Only the end product of polymerization can be captured by traditional imaging methods, not the mechanism by which it happens. By taking samples at various points in the process and examining them, scientists have tried to get around this problem, but using only snapshots does not tell the full story of the chemical and physical changes that occur during the process.
Gianneschi says, “It’s like comparing a few photos of a soccer game to the information contained in a video of the entire game,” “If you understand the way a chemical is formed, if you can see how it was formed, then you can learn how to speed it up, and you can figure out how to disrupt the process so you get a different effect.”
Transmission electron microscopy (TEM) is capable of capturing sub-nanometer resolution images, but is usually used for frozen samples and is therefore unable to imagine chemical reactions.

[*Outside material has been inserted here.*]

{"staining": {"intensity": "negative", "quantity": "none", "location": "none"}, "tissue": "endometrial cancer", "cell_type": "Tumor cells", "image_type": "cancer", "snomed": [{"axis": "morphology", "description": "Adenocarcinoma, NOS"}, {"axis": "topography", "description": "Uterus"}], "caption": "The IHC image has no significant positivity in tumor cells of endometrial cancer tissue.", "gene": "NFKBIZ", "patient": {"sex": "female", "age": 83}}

In TEM, an electron beam is shot through a vacuum at the object; a picture can be produced by observing the electrons that come out on the other side. The quality of the picture, however, depends on how many electrons the beam fires – and if you fire too many electrons, it will compromise the chemical reaction result.
In other words, this is a case of the observer effect – it could alter or even harm the self-assembly observation.
What you end up with, if you weren’t watching, is different from what you would have.
The researchers put the nanoscale polymer materials in a closed liquid cell designed to shield the materials in the electron microscope from the vacuum to solve the problem.
These materials have been engineered to react to changes in temperature.